3.       LinkedIn – 2012/2016

In May 2016, over 164 million sets of emails and passwords for LinkedIn users surfaced to be purchased after it had been breached. However, the breach didn’t happen in 2016, it had occurred 4 years prior in 2012. The passwords were stored as SHA1 hashes without salt, the majority of which were cracked in the days following the release.

4.       Canva – May 2019

The popular online graphic design tool was breached in May of 2019 and over 137 million subscribers had their data exposed. The types of data exposed included, emails, usernames, Full Names, cities of residence and passwords stored as bcrypt hashes.

5.       Ancestry – November 2015

A slightly different breach for an Ancestry service known as Rootsweb happened back in November 2015 when over 300,000 emails and plain text passwords were collected. However, the data didn’t surface for purchase, the document containing all the information was identified in December of 2017 alerting them to the breach.

6.       Bitly - May 2014

In May 2014, Bitly announced that they had suffered a breach and over 9.3million accounts had their data collected. The information included emails, usernames and hashed passwords, most using SHA1 with a small number using bcrypt.

7.       CD Projekt RED – March 2016

Polish Game developer CD Projekt RED (known for The Witcher Series and Cyber Punk 2077) suffered a breach in March of 2016. The breach was against the data for their forum and included information like usernames, emails and salted SHA1 passwords for just shy of 1.9 million accounts.

8.       Dubsmash – Dec 2018

Video Messaging service Dubsmash suffered a data breach in December 2018. 162 million unique emails, usernames and PBKDF2 password hashes and more details were exposed and the data surfacing for sale in early 2019. This data surfaced for sales at the same times as MyFitnesspal.

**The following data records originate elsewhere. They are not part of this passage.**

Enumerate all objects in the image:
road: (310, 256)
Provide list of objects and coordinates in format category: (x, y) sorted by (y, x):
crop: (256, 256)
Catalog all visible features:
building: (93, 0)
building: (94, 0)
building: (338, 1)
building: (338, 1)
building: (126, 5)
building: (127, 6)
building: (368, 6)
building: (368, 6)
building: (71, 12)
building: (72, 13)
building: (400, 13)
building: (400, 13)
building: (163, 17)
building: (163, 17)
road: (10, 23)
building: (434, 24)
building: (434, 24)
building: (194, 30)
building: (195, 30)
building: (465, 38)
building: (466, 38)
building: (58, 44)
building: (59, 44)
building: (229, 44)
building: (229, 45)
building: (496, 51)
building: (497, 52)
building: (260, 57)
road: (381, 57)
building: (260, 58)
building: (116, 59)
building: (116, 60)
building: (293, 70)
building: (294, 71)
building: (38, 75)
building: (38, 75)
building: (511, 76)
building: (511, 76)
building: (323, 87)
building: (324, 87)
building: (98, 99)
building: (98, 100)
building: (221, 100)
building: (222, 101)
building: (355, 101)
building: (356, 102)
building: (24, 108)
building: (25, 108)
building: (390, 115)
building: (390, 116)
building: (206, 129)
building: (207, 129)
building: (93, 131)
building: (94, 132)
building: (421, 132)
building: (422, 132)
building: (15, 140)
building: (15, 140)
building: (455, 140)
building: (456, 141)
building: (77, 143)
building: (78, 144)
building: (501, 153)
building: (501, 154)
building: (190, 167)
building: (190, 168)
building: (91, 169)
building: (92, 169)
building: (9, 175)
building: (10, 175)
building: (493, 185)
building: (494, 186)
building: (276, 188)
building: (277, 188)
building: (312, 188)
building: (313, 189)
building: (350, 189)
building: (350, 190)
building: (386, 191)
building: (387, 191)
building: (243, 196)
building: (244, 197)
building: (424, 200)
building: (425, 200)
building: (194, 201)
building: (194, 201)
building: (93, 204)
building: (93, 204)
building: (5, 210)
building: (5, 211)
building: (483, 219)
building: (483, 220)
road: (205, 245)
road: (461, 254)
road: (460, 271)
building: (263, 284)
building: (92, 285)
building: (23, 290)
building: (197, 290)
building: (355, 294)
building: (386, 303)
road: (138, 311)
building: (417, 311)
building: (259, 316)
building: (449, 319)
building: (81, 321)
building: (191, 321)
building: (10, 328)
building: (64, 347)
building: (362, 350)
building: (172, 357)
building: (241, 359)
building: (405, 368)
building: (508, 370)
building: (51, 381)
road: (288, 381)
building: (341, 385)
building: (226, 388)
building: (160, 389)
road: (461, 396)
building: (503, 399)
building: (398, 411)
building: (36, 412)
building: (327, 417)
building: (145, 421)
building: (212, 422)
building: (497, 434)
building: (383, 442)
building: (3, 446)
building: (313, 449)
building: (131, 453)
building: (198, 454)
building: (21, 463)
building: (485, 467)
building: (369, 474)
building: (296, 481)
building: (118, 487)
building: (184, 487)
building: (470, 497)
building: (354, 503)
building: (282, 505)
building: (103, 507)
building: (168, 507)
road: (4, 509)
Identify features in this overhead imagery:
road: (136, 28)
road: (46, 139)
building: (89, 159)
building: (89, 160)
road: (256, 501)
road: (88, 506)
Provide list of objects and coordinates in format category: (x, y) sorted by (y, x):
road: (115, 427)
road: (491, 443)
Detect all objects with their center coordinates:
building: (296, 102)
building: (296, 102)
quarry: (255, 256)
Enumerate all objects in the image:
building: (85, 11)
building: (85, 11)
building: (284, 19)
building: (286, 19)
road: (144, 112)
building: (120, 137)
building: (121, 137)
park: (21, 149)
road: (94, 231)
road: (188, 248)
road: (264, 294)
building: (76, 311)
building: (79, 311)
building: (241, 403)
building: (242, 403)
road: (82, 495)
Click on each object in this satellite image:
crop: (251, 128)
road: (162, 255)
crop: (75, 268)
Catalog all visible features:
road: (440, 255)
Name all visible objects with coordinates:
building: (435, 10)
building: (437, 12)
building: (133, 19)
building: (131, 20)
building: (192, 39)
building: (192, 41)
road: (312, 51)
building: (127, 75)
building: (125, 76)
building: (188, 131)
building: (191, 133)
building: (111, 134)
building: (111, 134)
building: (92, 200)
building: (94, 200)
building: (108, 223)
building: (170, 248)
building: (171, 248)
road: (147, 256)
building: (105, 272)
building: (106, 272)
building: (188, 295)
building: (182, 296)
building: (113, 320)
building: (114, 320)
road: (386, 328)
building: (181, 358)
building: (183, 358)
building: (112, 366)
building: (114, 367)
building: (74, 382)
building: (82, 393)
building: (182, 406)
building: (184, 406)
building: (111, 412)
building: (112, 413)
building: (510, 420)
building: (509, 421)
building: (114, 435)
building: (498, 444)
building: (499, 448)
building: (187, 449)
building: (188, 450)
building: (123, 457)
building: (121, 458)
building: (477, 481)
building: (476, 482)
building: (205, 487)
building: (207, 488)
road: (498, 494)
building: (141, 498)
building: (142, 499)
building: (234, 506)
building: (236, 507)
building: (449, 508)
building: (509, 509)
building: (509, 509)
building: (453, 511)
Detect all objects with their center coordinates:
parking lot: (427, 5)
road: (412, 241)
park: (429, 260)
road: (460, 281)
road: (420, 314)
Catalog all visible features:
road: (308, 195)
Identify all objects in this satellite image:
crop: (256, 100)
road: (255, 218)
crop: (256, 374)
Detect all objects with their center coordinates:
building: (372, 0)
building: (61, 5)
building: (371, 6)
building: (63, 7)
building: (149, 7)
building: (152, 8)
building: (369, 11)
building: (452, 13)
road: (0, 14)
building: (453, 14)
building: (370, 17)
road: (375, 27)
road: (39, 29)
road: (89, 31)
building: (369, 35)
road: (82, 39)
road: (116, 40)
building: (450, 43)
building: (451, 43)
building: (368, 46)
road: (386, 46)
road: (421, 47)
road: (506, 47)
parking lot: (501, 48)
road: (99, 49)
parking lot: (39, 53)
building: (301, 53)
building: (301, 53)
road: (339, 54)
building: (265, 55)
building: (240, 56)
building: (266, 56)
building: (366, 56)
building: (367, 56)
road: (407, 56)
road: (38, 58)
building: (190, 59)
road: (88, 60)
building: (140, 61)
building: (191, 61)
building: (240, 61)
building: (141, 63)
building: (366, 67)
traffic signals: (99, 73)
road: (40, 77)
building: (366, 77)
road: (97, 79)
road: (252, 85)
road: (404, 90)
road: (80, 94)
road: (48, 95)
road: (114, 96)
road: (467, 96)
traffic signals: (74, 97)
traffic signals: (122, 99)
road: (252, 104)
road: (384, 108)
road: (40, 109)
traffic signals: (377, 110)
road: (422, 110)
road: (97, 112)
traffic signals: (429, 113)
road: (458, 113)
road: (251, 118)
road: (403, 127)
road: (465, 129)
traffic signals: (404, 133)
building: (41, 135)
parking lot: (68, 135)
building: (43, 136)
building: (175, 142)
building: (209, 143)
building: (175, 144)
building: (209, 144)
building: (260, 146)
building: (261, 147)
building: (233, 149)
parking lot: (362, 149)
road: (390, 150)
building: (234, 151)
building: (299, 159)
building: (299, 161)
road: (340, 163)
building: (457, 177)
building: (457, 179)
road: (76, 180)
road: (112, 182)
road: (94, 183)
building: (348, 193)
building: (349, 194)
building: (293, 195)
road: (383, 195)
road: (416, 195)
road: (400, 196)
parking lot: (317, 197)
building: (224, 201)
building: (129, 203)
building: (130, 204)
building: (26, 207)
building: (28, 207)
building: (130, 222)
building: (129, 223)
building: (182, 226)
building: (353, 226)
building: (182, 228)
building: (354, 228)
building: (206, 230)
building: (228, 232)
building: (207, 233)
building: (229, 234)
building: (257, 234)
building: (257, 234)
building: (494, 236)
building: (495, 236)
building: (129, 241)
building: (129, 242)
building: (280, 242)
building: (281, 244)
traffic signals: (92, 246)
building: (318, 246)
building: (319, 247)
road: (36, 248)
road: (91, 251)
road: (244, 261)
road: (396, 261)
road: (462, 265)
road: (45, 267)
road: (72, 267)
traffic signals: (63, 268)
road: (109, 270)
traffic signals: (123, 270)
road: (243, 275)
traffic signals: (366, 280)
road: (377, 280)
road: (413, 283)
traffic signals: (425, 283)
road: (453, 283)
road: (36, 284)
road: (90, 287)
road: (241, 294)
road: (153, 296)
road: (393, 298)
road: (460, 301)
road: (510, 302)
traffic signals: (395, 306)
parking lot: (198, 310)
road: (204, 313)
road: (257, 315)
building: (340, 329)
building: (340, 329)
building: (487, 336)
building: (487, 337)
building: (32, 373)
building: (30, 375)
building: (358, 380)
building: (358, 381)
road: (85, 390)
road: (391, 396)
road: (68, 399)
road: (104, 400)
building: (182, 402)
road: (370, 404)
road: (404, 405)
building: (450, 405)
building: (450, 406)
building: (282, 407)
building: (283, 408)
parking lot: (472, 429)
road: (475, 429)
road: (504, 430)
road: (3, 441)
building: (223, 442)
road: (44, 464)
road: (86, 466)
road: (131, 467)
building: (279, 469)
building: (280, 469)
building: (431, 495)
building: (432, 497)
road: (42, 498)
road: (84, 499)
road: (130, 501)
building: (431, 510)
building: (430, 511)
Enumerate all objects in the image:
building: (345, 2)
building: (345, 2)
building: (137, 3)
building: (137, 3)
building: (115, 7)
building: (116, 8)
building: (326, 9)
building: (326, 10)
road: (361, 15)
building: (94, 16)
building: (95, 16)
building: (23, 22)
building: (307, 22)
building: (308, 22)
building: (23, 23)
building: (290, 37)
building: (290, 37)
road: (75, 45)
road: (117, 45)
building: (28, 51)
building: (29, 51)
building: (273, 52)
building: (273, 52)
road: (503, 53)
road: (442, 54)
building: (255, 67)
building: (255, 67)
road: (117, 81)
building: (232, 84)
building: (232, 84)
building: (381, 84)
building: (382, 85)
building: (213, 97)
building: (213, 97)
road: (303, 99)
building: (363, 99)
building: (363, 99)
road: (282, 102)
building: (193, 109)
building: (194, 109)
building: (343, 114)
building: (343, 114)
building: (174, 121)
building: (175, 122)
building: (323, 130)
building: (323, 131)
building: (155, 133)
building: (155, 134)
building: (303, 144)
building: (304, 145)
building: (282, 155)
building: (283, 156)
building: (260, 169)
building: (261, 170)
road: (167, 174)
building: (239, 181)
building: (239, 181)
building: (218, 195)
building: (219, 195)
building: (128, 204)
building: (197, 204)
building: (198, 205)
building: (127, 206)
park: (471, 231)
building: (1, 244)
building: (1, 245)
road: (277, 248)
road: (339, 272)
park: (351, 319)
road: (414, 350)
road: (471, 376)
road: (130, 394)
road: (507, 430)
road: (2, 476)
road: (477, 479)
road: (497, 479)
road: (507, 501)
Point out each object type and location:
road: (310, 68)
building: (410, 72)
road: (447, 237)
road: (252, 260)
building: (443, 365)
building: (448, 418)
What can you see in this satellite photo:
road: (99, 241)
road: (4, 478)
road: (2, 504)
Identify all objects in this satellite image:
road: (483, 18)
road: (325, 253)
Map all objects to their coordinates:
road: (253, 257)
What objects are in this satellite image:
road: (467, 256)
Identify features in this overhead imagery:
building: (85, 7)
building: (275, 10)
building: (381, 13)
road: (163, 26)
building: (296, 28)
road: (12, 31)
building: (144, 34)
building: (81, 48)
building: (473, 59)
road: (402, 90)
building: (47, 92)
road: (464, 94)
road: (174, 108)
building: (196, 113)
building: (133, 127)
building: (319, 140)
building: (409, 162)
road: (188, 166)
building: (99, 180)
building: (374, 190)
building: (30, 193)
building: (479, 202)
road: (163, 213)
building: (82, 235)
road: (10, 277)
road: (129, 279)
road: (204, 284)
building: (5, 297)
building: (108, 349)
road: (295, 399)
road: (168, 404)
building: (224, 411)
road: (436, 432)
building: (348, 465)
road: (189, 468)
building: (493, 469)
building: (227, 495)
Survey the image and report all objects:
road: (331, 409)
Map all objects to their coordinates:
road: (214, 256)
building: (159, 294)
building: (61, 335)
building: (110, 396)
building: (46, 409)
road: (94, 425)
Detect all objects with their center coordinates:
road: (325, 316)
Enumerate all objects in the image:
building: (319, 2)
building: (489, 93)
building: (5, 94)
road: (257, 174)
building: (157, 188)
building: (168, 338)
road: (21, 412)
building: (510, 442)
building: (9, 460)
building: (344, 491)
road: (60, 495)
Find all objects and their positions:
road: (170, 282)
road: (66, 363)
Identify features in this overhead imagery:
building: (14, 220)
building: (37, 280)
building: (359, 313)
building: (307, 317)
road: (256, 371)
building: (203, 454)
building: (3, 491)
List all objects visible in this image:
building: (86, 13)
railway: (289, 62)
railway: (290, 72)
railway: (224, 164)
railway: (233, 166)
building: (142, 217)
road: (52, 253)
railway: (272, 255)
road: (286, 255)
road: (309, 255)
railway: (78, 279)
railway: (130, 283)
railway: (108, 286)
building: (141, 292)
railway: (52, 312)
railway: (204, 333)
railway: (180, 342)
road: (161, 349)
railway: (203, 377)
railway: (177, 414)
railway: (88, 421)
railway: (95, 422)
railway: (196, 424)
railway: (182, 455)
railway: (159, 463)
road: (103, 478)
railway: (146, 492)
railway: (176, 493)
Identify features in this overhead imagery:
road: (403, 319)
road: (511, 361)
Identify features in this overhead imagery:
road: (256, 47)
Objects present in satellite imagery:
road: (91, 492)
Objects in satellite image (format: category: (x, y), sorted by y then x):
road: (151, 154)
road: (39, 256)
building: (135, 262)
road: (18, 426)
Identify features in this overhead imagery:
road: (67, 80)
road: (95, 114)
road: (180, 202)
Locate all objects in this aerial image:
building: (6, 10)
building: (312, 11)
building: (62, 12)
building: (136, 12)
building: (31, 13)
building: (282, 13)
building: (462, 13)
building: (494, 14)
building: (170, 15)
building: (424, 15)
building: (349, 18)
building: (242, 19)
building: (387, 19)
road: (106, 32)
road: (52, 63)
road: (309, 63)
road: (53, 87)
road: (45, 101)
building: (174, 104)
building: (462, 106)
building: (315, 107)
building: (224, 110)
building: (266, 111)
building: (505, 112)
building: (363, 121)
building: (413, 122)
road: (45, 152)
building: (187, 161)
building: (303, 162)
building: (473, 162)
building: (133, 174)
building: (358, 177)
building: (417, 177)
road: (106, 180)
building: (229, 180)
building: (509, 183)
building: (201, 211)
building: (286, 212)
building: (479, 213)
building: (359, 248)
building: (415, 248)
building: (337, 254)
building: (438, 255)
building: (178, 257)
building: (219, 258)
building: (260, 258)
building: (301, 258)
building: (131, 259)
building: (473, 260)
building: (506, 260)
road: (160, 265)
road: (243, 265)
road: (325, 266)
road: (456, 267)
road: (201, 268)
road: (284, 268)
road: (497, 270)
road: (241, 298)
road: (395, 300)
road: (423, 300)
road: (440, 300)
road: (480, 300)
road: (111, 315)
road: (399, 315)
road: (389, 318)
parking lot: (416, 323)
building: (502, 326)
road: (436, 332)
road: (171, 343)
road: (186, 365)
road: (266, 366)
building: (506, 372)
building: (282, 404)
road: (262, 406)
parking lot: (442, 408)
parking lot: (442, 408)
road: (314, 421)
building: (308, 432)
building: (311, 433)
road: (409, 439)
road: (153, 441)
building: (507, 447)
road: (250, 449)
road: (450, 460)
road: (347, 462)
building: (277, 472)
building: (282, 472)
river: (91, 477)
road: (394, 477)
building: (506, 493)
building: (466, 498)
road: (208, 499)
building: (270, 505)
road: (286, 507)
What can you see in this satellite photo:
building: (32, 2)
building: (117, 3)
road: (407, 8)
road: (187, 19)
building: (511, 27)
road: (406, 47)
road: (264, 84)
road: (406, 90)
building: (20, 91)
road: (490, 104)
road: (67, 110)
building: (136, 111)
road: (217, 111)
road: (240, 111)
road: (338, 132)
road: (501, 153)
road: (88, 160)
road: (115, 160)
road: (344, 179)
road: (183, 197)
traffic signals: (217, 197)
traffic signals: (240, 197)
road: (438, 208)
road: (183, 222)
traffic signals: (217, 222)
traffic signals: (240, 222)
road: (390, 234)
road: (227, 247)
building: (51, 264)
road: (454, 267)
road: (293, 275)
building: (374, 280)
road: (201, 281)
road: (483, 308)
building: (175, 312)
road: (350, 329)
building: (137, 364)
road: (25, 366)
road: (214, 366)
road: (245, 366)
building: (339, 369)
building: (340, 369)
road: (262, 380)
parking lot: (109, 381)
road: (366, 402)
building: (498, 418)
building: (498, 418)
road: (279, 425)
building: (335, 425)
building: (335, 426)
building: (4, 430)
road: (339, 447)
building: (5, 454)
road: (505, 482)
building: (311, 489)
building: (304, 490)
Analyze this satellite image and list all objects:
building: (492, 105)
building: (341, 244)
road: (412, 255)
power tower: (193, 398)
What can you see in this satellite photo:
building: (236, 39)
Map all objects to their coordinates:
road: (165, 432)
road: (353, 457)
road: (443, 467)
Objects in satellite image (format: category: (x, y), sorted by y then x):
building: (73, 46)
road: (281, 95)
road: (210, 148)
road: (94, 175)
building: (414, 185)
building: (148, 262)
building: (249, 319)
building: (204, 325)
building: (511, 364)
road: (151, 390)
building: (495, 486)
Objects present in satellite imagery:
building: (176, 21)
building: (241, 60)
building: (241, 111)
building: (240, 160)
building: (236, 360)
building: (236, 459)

9.       Kickstarter  - Feb 2014

Kickstarter announced in 2014 that it had suffered a data breach with almost 5.2 million emails, usernames and salted SHA1 hashes for passwords exposed. This data breach surfaced alongside the Bitly information and a few other companies.

10.   Equifax - Sep 2017

Possibly the most reported on data breach in the last few years, the Equifax data breach resulted in potentially 143 million US consumers having their personal data exposed. The data was collected over 76 days with many human errors to blame. Unpatched systems and lapsed security certificates were among the many problems identified when Equifax started digging deeper into their systems.